Collins is fast enough to fake going outside, then cut back inside and sprint past the tackle in a matter of maybe two seconds.
He’s also managed to get his hand placement on the pass rush down to an art. On the Cato sack, he easily swats Niemeyer’s hands away en route to the big tackle.
His speed tortured the Herd for the entire game, as he finished with nine tackles and 1.5 sacks on the day. The performance was one of the stronger individual defensive showings ever for a Bud Foster defense, as Frank Beamer’s website noted.
Don’t confuse this incredible quickness as a lack of physicality, though. Collins has that in spades.
While Collins’ greatest strength lies on the outside, the biggest way he’s improved his game from a season ago is on the interior.
Maddy and Hopkins are the main men on the inside on most plays, but Collins has used a combination of vision and strength to make his presence known there as well.
Take this video of a tackle for loss against the Georgia Tech Yellow Jackets as an example.
Collins diagnoses the play as a quarterback run almost immediately and cuts inside.
While left tackle Ray Beno does a decent job of reading Collins’ decision to go inside, Collins easily evades his block with a strong swim move and uses his quickness to finish the play.
The Hokies held the Jackets to just 129 yards on the ground, the third-lowest total under Paul Johnson, and Collins was a big factor in that success.

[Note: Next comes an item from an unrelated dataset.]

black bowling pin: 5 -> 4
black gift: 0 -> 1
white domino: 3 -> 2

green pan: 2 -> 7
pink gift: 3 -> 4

If Collins can stay consistent over the Hokies’ remaining schedule, there’s no reason the defense can’t be the best in the country.
Opposing coaches have surely noticed his excellence, and while they’ve previously shifted their protection toward Gayle, they might start sending extra blockers Collins' way.
Even if he serves as a decoy, however, there’s no doubt that he’ll make the defense better.
If he can stay healthy, there’s no reason that Collins can’t push this unit to new heights and earn some NFL attention in the process.